### ACTIVITY
Scan the data below and pick out the lines containing the word "fruit".

AVAILABLE RECORDS START

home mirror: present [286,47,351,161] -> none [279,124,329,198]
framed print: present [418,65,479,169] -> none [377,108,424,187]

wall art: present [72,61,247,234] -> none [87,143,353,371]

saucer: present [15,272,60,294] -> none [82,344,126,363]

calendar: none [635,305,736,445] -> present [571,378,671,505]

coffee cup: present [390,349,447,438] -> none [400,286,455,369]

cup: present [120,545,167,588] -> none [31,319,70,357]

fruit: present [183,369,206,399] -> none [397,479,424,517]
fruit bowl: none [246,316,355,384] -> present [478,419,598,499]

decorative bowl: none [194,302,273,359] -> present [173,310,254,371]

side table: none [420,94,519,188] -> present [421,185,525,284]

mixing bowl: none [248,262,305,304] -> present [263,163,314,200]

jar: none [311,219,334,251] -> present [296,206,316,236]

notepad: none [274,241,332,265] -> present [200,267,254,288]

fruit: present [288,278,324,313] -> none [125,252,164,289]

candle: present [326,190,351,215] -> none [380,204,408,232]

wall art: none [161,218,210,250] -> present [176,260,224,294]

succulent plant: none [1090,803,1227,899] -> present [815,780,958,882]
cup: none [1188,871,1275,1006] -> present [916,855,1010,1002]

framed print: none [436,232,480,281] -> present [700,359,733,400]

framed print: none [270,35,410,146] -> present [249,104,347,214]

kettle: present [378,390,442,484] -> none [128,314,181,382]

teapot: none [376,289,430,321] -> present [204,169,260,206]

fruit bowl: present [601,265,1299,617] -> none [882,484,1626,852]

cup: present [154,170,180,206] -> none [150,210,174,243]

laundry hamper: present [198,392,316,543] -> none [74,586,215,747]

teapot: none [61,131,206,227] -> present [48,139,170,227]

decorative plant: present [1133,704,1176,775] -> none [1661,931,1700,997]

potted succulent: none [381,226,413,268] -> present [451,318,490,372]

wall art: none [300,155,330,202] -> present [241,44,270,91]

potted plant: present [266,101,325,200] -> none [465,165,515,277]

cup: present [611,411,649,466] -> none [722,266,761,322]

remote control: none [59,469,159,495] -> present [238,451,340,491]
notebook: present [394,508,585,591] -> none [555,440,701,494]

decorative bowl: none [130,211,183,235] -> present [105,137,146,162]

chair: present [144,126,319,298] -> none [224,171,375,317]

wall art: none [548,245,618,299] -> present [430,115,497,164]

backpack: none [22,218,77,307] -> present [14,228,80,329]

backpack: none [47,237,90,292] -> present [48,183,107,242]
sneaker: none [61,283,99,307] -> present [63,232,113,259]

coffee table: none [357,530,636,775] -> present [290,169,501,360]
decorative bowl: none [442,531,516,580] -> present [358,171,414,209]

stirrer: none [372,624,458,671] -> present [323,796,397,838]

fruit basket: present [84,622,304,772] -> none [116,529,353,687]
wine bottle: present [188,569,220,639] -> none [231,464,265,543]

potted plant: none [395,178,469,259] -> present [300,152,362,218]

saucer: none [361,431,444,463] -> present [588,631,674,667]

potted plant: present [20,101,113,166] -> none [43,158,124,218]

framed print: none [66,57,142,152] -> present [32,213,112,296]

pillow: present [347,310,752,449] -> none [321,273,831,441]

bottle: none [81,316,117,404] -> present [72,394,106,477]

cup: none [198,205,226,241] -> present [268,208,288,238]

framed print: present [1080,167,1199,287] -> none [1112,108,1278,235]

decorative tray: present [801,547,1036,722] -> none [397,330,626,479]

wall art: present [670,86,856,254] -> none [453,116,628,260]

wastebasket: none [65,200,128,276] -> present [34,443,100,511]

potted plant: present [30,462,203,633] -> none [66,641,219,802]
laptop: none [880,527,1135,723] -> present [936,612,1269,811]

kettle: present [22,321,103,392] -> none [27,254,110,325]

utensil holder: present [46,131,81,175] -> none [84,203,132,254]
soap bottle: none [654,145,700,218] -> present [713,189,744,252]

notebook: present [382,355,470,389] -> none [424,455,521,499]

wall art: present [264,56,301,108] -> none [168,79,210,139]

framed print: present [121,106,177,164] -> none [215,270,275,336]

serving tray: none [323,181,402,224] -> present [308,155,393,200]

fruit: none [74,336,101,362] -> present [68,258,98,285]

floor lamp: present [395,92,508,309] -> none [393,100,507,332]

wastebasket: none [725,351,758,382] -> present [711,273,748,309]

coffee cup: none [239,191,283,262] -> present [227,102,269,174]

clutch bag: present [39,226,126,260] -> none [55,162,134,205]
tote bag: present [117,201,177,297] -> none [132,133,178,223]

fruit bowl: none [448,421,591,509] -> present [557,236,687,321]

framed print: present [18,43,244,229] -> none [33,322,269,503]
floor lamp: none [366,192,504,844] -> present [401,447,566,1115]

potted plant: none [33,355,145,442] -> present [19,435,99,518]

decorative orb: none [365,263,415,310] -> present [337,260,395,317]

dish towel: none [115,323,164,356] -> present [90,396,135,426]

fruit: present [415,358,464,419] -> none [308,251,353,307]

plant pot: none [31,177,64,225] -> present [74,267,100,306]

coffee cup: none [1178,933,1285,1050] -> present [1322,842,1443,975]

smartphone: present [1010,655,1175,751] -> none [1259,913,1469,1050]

AVAILABLE RECORDS END

### WRITTEN SOLUTION
fruit: present [183,369,206,399] -> none [397,479,424,517]
fruit bowl: none [246,316,355,384] -> present [478,419,598,499]
fruit: present [288,278,324,313] -> none [125,252,164,289]
fruit bowl: present [601,265,1299,617] -> none [882,484,1626,852]
fruit basket: present [84,622,304,772] -> none [116,529,353,687]
fruit: none [74,336,101,362] -> present [68,258,98,285]
fruit bowl: none [448,421,591,509] -> present [557,236,687,321]
fruit: present [415,358,464,419] -> none [308,251,353,307]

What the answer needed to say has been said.